TASKS TO PERFORM:
1. According to the ArrowDataset documentation page, which element does Import use by default?
2. Extend the ArrowDataset documentation page, picking up right after its final sentence.

EXTRACT PROVIDED:
============

Wolfram Language & System Documentation Center

ArrowDataset

See Also
- Import
- Export
- CloudExport
- CloudImport
- Formats
- Parquet
- ORC
- ArrowIPC
- CSV
Related Guides
- See Also
  - Import
  - Export
  - CloudExport
  - CloudImport
  - Formats
  - Parquet
  - ORC
  - ArrowIPC
  - CSV
- Related Guides

ArrowDataset

Import and Export support ArrowDataset for the "Parquet", "ArrowIPC", "ORC", "CSV", and "TSV" formats.

Background & Context

- Efficient multi-file, column-oriented data format.
- Developed by the Apache Software Foundation.

Import & Export

Import["dir","ArrowDataset"] imports an ArrowDataset directory as a Tabular object.
Import["dir",{"ArrowDataset",elem,…}] imports the specified elements.
Import["dir",{"ArrowDataset",elem,subelem₁,…}] imports subelements subelem_i, useful for partial data import.
Export["dir",expr,"ArrowDataset"] creates an ArrowDataset directory from expr.
Supported expressions expr include:

	{v₁,v₂,…}	a single column of data
	{{v₁₁,v₁₂,…},{v₂₁,v₂₂,…},…}	lists of rows of data
	array	an array such as SparseArray, QuantityArray, etc.
	tseries	a TimeSeries, EventSeries or a TemporalData object
	dataset	a Dataset or a Tabular object

See the following reference pages for full general information:

	Import, Export	import from or export to a file
	CloudImport, CloudExport	import from or export to a cloud object
	ImportString, ExportString	import from or export to a string
	ImportByteArray, ExportByteArray	import from or export to a byte array

Import Elements

General Import elements:
"Elements" list of elements and options available in this file

"Summary" summary of the file

"Rules" list of rules for all available elements
Data representation elements:

	"Data"	two-dimensional array
	"Dataset"	table data as a Dataset
	"EventSeries"	table data as an EventSeries
	"Tabular"	a Tabular object
	"TimeSeries"	table data as a TimeSeries

Additional elements can be specified depending on the "Format" option. See "Parquet", "ArrowIPC", "ORC", "CSV", or "TSV" for detailed element descriptions.
Import by default uses the "Tabular" element.

============

RECORD SET:

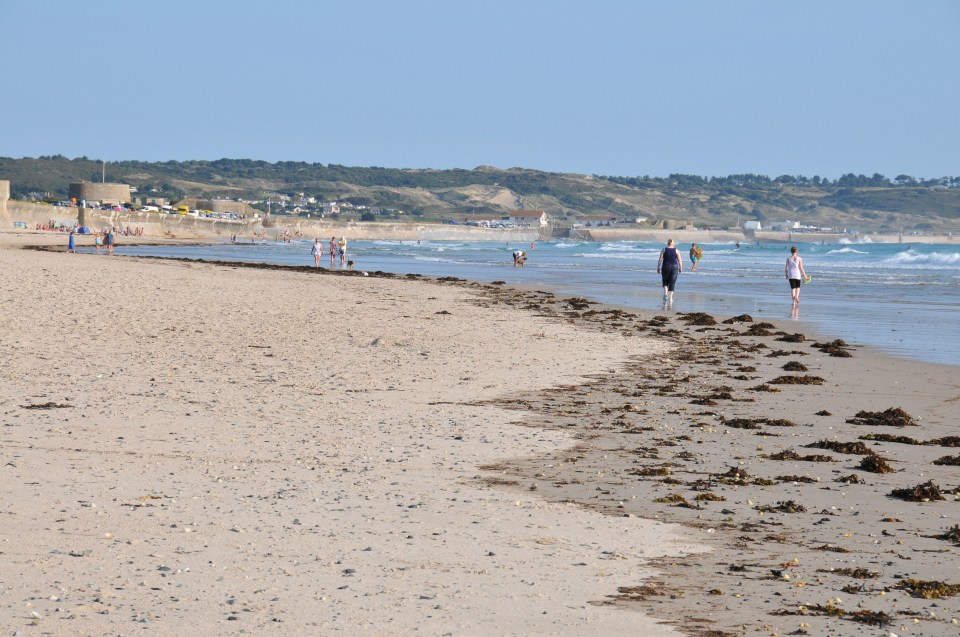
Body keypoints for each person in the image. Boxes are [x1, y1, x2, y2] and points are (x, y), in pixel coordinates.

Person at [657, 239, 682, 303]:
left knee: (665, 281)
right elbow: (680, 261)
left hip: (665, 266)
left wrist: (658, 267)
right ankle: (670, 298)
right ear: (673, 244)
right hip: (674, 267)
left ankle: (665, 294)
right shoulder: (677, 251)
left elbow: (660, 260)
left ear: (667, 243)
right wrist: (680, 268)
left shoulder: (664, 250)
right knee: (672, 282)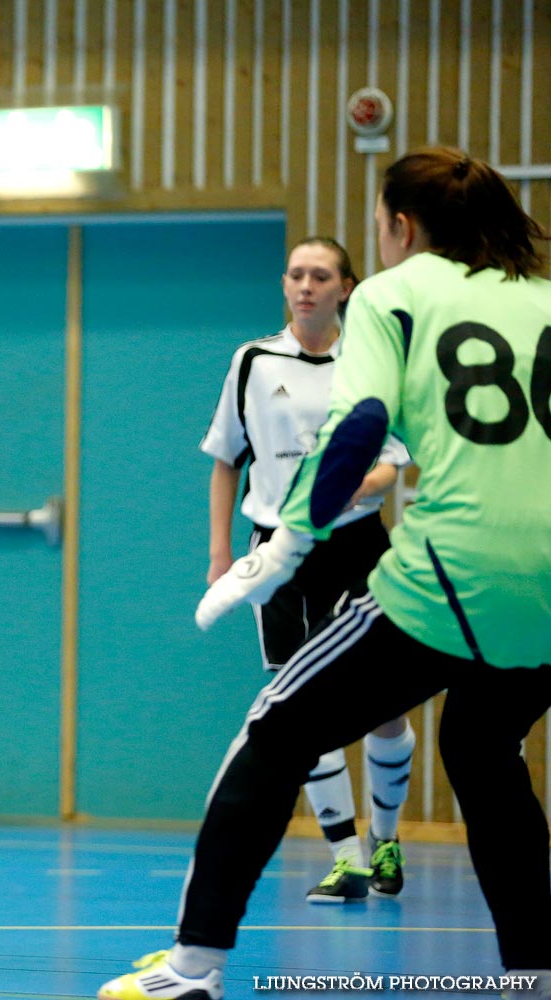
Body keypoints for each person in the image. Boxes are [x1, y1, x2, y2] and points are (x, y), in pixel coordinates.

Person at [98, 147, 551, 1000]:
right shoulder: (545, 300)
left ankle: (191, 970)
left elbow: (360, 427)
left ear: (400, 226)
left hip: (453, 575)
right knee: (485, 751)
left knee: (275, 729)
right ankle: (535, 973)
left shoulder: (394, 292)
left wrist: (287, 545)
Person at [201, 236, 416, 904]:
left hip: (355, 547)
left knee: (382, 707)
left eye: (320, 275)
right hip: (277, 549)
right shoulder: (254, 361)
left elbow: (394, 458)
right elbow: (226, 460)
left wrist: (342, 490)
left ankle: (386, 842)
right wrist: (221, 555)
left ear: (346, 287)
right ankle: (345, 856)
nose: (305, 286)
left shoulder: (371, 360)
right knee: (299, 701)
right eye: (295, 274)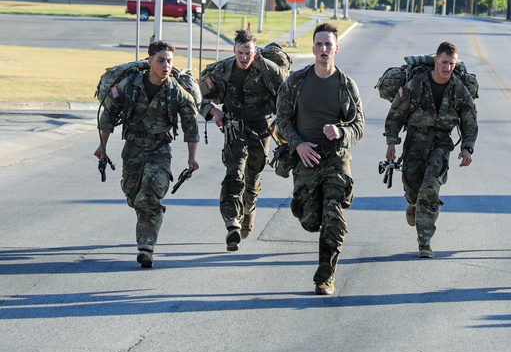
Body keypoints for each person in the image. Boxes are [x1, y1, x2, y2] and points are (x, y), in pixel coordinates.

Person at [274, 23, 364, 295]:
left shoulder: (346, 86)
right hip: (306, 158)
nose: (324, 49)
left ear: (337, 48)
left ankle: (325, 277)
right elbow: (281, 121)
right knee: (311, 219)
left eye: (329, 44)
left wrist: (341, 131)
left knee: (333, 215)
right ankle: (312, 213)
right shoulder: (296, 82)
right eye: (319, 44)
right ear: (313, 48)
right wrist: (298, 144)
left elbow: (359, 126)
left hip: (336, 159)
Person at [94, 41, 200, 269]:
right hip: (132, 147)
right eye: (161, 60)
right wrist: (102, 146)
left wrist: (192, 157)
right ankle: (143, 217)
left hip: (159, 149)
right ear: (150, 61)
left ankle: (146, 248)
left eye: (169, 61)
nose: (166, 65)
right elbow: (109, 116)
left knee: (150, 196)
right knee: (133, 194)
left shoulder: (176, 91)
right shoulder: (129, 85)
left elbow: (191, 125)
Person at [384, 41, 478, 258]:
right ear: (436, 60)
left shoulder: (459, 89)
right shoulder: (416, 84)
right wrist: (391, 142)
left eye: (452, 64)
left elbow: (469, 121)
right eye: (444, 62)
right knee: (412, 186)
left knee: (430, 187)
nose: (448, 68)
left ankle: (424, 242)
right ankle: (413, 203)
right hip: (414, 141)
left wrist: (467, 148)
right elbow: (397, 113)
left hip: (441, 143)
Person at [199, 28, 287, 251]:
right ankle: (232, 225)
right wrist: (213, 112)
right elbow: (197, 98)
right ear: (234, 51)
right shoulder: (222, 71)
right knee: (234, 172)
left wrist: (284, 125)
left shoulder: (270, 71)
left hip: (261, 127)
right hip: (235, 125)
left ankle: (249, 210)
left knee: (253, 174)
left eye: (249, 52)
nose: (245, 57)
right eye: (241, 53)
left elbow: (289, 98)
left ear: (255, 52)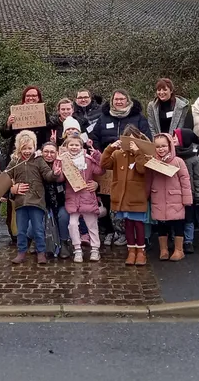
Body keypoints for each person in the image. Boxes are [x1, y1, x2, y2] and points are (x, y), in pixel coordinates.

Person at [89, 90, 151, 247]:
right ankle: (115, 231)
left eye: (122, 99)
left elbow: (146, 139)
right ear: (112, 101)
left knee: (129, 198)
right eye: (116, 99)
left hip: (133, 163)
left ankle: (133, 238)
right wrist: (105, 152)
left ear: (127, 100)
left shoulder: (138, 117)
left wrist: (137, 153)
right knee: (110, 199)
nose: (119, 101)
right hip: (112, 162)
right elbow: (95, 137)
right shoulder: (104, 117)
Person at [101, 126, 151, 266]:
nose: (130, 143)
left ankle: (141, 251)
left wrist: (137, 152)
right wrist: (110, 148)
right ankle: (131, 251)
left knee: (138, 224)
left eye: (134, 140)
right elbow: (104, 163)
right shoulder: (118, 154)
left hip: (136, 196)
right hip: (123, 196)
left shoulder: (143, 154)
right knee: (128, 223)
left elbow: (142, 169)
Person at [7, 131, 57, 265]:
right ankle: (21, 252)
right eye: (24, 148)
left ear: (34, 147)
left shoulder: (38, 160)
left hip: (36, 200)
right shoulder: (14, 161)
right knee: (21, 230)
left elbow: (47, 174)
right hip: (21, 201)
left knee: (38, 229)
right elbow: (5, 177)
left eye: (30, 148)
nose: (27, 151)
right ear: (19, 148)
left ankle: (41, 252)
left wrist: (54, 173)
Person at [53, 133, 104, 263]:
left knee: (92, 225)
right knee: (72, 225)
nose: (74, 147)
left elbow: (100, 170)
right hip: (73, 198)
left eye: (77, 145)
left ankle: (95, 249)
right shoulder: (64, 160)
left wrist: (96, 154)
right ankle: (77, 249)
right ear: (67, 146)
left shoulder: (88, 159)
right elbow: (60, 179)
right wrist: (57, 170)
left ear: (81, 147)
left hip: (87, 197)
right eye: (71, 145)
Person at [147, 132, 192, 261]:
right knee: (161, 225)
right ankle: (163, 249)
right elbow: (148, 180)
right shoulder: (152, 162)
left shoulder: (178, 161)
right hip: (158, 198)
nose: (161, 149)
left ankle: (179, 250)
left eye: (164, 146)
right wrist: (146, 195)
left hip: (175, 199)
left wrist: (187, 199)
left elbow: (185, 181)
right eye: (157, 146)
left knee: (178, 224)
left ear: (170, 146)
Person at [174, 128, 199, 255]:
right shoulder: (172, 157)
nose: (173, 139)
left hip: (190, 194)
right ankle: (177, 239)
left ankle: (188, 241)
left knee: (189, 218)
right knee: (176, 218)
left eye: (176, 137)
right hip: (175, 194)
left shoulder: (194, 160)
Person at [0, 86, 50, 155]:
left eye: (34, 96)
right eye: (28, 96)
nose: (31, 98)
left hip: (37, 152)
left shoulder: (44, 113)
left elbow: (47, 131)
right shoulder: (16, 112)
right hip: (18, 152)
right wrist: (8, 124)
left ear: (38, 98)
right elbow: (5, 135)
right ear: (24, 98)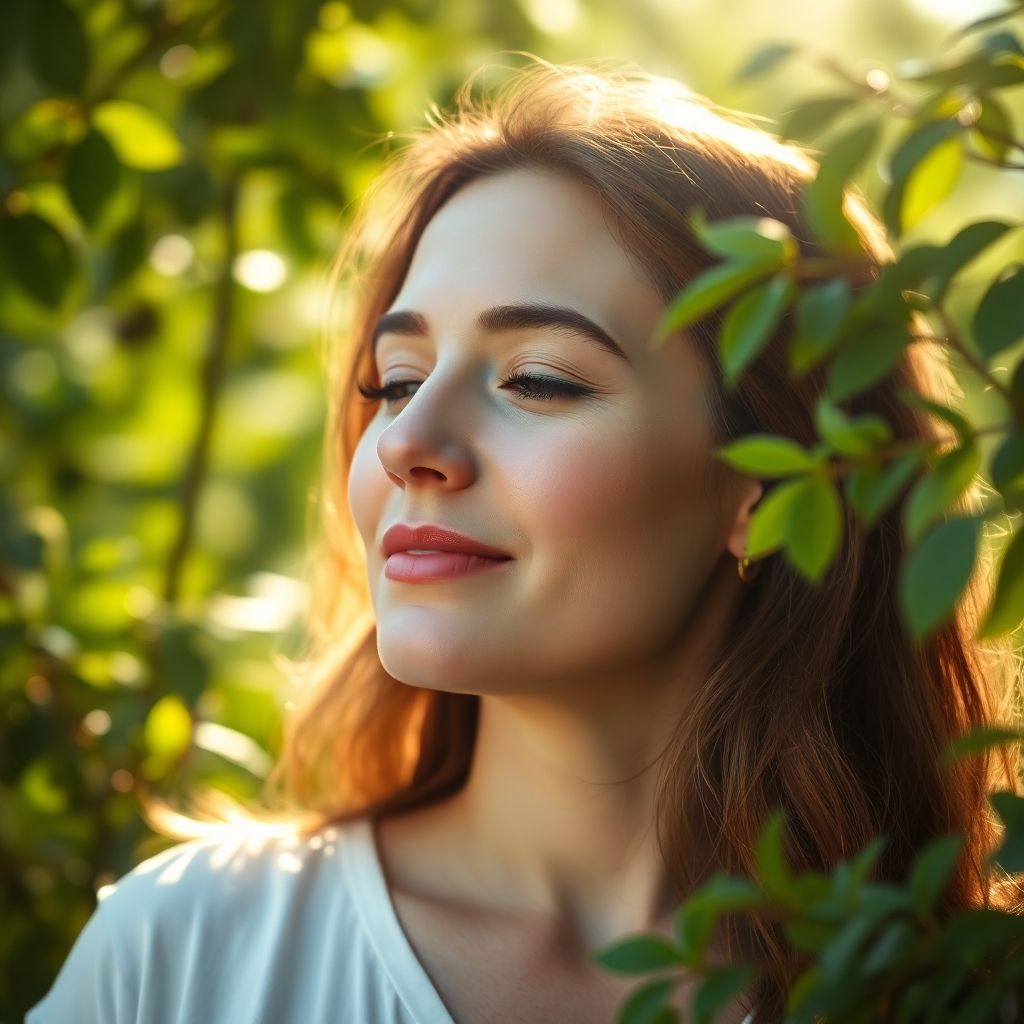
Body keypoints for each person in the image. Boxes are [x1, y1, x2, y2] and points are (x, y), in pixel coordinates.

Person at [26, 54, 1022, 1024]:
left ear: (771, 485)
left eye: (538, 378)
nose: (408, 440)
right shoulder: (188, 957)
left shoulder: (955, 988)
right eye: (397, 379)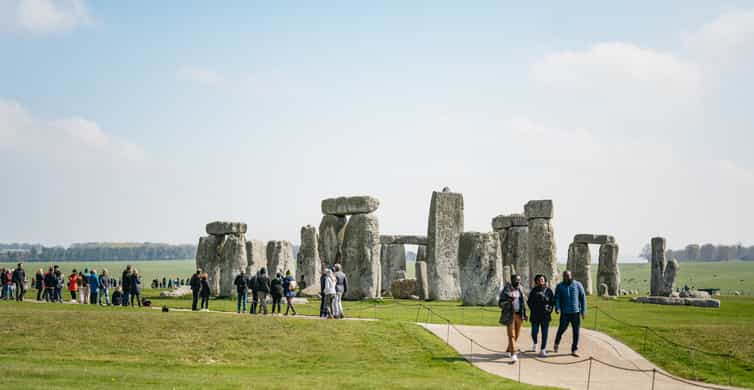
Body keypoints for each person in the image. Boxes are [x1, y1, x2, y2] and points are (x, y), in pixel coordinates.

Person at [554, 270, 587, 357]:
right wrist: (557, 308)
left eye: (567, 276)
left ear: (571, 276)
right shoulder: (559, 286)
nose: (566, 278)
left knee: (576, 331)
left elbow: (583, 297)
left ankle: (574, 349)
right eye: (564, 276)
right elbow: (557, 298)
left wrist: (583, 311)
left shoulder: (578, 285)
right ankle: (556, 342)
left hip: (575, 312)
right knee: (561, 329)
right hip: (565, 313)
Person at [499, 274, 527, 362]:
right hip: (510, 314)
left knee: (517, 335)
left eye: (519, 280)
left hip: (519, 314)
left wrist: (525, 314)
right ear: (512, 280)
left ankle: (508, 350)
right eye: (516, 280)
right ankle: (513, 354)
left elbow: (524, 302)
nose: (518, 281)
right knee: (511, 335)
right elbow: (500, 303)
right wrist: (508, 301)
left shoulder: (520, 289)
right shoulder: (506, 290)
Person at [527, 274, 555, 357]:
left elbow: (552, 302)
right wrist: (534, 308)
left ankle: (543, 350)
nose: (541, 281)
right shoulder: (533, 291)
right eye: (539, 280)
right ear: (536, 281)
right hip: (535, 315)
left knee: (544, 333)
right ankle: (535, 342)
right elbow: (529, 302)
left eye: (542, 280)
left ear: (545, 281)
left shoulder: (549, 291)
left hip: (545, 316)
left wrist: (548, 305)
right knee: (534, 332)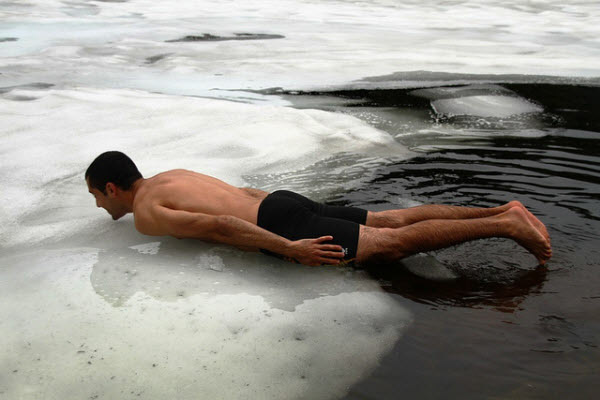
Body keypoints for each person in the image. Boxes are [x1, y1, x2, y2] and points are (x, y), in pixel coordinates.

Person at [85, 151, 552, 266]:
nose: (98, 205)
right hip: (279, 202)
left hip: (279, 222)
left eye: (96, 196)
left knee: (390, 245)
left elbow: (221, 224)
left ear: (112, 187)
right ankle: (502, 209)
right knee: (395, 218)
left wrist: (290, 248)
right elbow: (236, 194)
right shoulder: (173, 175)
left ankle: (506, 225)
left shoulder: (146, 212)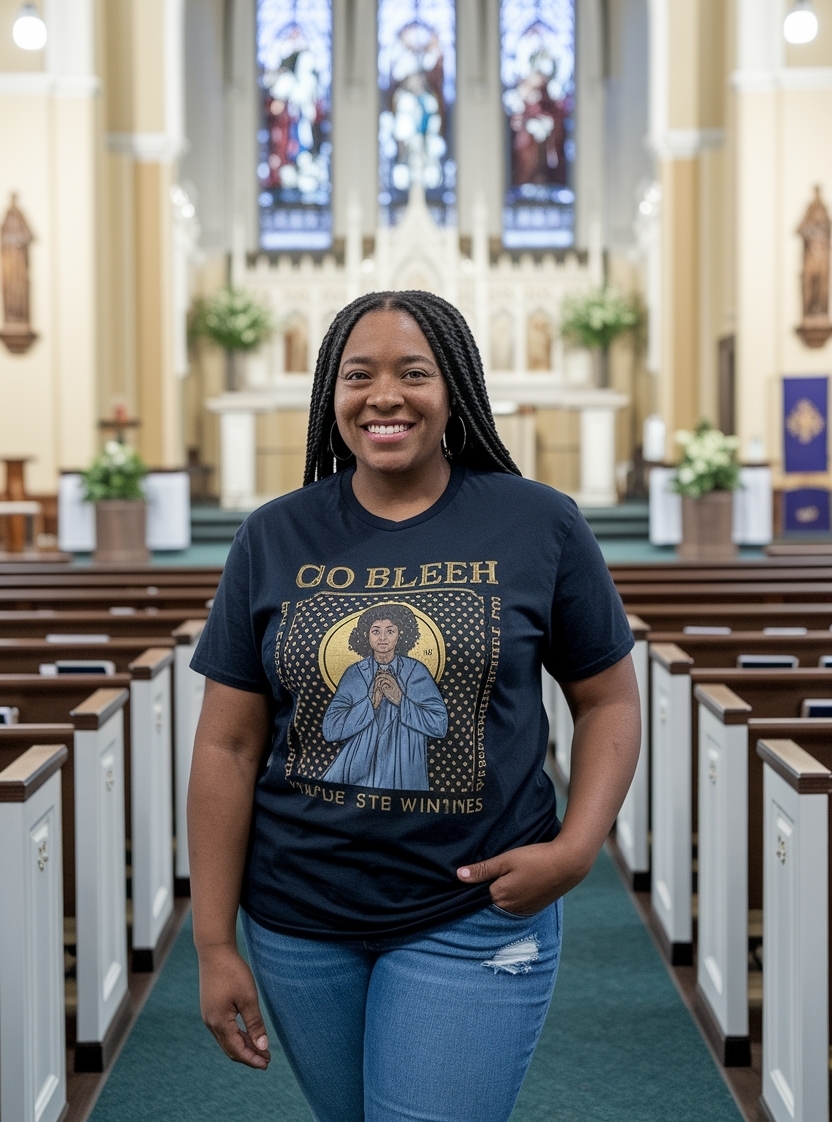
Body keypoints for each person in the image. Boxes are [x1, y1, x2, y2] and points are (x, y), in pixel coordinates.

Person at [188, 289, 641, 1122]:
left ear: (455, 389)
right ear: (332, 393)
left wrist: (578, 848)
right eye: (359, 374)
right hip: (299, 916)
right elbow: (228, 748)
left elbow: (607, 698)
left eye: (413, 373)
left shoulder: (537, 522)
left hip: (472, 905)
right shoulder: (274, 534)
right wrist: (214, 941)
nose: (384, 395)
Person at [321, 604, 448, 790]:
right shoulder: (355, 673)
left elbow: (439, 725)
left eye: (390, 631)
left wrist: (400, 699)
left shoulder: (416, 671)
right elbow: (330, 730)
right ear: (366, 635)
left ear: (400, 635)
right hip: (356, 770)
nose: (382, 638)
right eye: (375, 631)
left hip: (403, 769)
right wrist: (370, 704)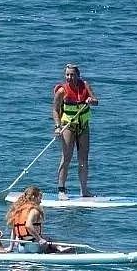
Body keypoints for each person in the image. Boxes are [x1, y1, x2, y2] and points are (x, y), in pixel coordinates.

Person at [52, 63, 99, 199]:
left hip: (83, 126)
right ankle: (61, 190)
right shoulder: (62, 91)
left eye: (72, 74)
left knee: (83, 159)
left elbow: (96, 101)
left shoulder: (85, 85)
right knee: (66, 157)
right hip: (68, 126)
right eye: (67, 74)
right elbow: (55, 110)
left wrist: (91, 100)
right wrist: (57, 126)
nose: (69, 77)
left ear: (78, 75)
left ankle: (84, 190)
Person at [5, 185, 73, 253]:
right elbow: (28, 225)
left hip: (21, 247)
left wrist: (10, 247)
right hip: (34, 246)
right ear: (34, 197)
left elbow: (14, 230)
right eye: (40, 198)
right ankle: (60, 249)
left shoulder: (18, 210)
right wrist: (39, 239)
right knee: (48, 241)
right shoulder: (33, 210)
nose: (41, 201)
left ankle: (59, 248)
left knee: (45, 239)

============

RESPONSES BY ITEM NUMBER:
1. The "Tabular" element.

2.
Subelements for partial data import for the "Tabular" element can take row and column specifications in the form {"Tabular",rows,cols}, where rows and cols can be any of the following:

	n	n^th row or column
	-n	counts from the end
	n;;m	from n through m
	n;;m;;s	from n through m with steps of s
	{n₁,n₂,…}	specific rows or columns n_i

Column specifications can also be any of the following:
"col" single column "col"

{col₁,col₂,…} list of column names col_i
Data descriptor elements:
"ColumnLabels" names of columns

"ColumnTypes" association with data type for each column

"Schema" TabularSchema object

Options

General Import options:

"Format"	Automatic	underlying format to use
"Partitioning"	None	partitioning scheme
"TimeColumn"	Automatic	column to use for times in "EventSeries" and "TimeSeries" elements

General Export options:

"Format"	"Parquet"	underlying format to use
"MaxPartitions"	4096	maximal number of partitions
"MaxRowsPerFile"	Infinity	maximal number of rows per file
"NameTemplate"	"part{i}"	file name template
"Partitioning"	"Hive"	partitioning scheme
"SplitColumns"	Automatic	columns used for partitioning

Import supports the following settings for "Partitioning":

	None	no partitioning
	"Hive"	Hive partitioning
	{col₁,col₂,…}	directory partitioning with partition keys
	{"Directory", {col₁,col₂,…}}	directory partitioning with partition keys

Export supports the following settings for "Partitioning":
"Directory" directory partitioning

"Hive" Hive partitioning
Additional options can be specified depending on the "Format" option. See "Parquet", "ArrowIPC", "ORC", "CSV", or "TSV" for detailed options descriptions.

Examples

open all close all

Basic Examples (2)

Export Arrow dataset:

Wolfram Language code: tabular = Import["ExampleData/TreesOwnedByTheCityOfChampaign.csv", "Tabular"];

Wolfram Language code: tabular["ColumnKeys"]

Wolfram Language code: Export["tabular_dataset", tabular, "ArrowDataset", "SplitColumns" -> "Number of Trunks", OverwriteTarget -> True]

Import Arrow dataset:

Wolfram Language code: Import["tabular_dataset", "ArrowDataset", "Partitioning" -> "Hive"]

Scope (3)

Import (3)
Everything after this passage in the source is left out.